[Source document]:
*****

# My new place in Wisconsin



## northwinds (Apr 14, 2010)

Here's a few photos of the new place--2.5 acres between Madison and the Dells.  It sits up on a little hill overlooking a marsh with a trout 
stream running through it.  It's my first time on well water in my life, and the water tastes delicious.  The place just feels right. The Isle Royale
and insert are scheduled for move/install next week.  That outdoor fire ring will get some use this summer.


----------



## northwinds (Apr 14, 2010)

Lots of room for out-of-sight wood, both inside and out.


----------



## northwinds (Apr 14, 2010)

Some good neighbors:  bar owner below, and a dairy farmer further below.  This is Wisconsin.
Some woods for me up above.


----------



## quads (Apr 14, 2010)

Very nice!  The pole building looks familiar, there are a lot of those around here that color.  Enjoy your new place!


----------



## bogydave (Apr 14, 2010)

Nice place , great view & green grass.
We are having a snow storm


----------



## raybonz (Apr 14, 2010)

Congrats looks like a great place to be and talk about great wood storage sheds!!

Ray


----------



## ihookem (Apr 15, 2010)

Northwinds, I love it out there. From Portage to Spring Green on the river.


----------



## Shari (Apr 15, 2010)

Sounds like you just moved to Wisconsin.  If that's the case:  Welcome!  My family has been here in Wisconsin since 1846 - never had the inkling to move elsewhere. 

Shari


----------



## begreen (Apr 15, 2010)

Looks beautiful Northwinds. Enjoy your new home, maybe post some pics when the firepit is burning.


----------



## northwinds (Apr 15, 2010)

*****

[Jobs]:
[A] In the forum thread, swap "trout" for "bass" and write out the passage that begins at the words "Here's a few" and stops after "inside and out.".
[B] Please copy the records below line for line, beginning at the line that has "genus: Kalimeris" and stopping after the line that has "state / province: Quebec".

*****

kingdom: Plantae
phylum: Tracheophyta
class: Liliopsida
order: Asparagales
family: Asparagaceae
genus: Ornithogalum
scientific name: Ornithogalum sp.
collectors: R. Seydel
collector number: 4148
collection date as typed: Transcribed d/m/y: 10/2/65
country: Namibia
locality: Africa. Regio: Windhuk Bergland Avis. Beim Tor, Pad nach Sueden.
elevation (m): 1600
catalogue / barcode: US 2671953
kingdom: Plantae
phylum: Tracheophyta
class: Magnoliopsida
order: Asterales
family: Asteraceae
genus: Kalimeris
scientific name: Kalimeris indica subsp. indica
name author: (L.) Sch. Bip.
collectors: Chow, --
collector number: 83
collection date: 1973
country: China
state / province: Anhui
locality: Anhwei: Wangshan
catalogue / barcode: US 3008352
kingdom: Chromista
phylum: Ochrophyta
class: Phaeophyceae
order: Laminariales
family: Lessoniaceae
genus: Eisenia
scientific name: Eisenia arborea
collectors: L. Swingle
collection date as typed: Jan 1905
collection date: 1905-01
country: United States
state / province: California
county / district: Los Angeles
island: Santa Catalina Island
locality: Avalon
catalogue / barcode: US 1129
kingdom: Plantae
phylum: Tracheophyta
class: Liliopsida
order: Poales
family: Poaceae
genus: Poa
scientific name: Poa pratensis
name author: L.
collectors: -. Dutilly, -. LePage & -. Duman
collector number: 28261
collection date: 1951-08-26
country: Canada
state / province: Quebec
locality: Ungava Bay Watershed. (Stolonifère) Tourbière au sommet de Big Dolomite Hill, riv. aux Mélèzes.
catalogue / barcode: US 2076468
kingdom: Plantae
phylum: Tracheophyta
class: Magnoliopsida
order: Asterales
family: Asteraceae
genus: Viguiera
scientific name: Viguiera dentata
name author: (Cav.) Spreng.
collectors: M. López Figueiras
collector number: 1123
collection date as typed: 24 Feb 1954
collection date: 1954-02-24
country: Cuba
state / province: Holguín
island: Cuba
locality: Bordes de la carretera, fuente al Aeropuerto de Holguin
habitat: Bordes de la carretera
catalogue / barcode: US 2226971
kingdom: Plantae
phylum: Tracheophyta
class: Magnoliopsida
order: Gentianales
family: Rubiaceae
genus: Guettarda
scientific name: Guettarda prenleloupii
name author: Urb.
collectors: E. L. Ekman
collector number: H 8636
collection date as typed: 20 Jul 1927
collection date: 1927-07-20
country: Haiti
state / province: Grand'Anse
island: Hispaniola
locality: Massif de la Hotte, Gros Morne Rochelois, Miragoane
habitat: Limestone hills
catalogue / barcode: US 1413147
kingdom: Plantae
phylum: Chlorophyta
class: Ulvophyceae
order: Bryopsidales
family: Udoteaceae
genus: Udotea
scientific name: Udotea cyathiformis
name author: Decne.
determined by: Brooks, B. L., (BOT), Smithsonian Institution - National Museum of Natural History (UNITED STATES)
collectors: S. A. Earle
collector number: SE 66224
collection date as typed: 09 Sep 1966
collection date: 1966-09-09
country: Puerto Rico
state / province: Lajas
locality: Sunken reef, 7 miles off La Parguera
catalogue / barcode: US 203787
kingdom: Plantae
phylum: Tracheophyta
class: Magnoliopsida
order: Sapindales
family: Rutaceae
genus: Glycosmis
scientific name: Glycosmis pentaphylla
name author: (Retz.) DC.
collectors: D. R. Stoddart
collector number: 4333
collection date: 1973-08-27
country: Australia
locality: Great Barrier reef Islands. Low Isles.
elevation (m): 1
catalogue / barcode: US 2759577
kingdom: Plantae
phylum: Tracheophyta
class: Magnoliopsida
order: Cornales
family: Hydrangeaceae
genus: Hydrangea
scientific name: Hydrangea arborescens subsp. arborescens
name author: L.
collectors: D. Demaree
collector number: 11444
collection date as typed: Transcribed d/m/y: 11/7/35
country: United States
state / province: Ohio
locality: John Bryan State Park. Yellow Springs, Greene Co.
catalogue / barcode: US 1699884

*****

[Answers per task]:
[A]
Here's a few photos of the new place--2.5 acres between Madison and the Dells.  It sits up on a little hill overlooking a marsh with a bass 
stream running through it.  It's my first time on well water in my life, and the water tastes delicious.  The place just feels right. The Isle Royale
and insert are scheduled for move/install next week.  That outdoor fire ring will get some use this summer.


----------



## northwinds (Apr 14, 2010)

Lots of room for out-of-sight wood, both inside and out.

[B]
genus: Kalimeris
scientific name: Kalimeris indica subsp. indica
name author: (L.) Sch. Bip.
collectors: Chow, --
collector number: 83
collection date: 1973
country: China
state / province: Anhui
locality: Anhwei: Wangshan
catalogue / barcode: US 3008352
kingdom: Chromista
phylum: Ochrophyta
class: Phaeophyceae
order: Laminariales
family: Lessoniaceae
genus: Eisenia
scientific name: Eisenia arborea
collectors: L. Swingle
collection date as typed: Jan 1905
collection date: 1905-01
country: United States
state / province: California
county / district: Los Angeles
island: Santa Catalina Island
locality: Avalon
catalogue / barcode: US 1129
kingdom: Plantae
phylum: Tracheophyta
class: Liliopsida
order: Poales
family: Poaceae
genus: Poa
scientific name: Poa pratensis
name author: L.
collectors: -. Dutilly, -. LePage & -. Duman
collector number: 28261
collection date: 1951-08-26
country: Canada
state / province: Quebec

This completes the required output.